◆ **WORK ORDER**
Please copy out every line in the entries that includes the word "index".

◆ **EXTRACTED ENTRIES**
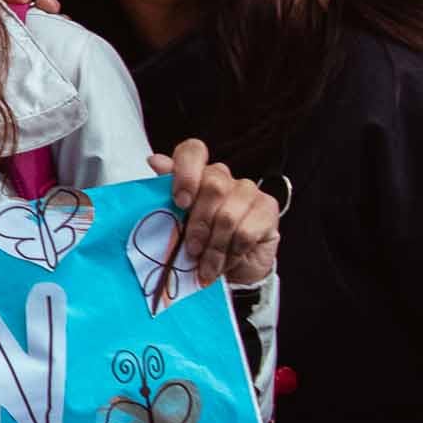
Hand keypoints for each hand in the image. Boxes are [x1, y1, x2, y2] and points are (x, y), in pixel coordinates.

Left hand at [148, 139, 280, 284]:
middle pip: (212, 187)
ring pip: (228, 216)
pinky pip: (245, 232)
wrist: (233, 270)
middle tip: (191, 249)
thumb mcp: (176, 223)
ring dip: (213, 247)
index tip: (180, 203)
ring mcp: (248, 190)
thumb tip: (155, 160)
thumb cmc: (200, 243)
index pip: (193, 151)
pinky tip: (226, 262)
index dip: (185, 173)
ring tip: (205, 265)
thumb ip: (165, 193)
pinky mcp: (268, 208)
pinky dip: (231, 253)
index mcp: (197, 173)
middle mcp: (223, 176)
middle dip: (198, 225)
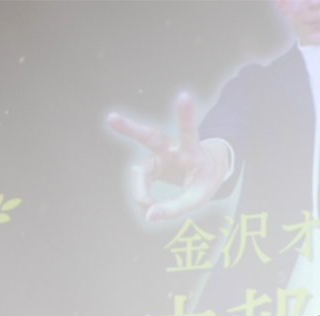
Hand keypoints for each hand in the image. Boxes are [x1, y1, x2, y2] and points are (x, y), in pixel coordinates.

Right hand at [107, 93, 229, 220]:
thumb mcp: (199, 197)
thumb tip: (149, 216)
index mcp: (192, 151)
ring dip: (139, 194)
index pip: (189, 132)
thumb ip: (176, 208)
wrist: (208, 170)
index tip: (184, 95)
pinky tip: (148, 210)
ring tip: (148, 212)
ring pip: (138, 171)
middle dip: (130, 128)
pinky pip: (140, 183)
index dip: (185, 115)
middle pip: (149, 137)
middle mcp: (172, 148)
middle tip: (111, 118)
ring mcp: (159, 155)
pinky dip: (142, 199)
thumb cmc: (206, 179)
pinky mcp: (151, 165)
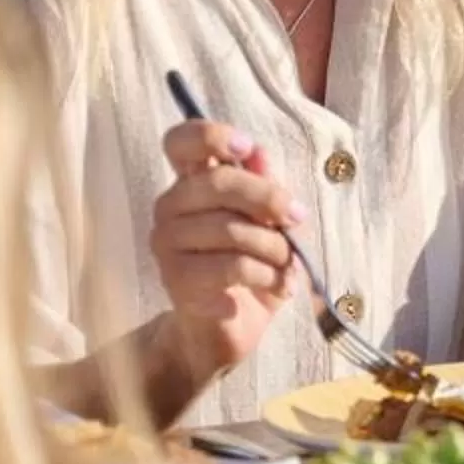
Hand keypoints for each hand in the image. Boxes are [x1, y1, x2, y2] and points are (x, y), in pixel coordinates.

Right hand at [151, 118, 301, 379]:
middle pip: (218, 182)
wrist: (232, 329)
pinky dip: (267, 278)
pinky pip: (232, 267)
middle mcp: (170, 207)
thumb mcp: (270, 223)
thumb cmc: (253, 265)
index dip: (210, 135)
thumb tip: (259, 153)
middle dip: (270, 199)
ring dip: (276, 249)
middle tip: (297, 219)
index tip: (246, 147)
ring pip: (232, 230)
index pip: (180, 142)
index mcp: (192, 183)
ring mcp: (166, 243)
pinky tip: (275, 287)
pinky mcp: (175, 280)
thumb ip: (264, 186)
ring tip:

◆ **WRITTEN ANSWER**
index tip: (180, 203)
index pip: (193, 151)
index dip: (185, 173)
index mcp: (197, 173)
index mcp: (192, 151)
index pip: (189, 132)
index tip: (184, 95)
index dip: (185, 115)
index dip: (210, 135)
index tip: (246, 147)
index pip: (180, 142)
index mcp: (192, 183)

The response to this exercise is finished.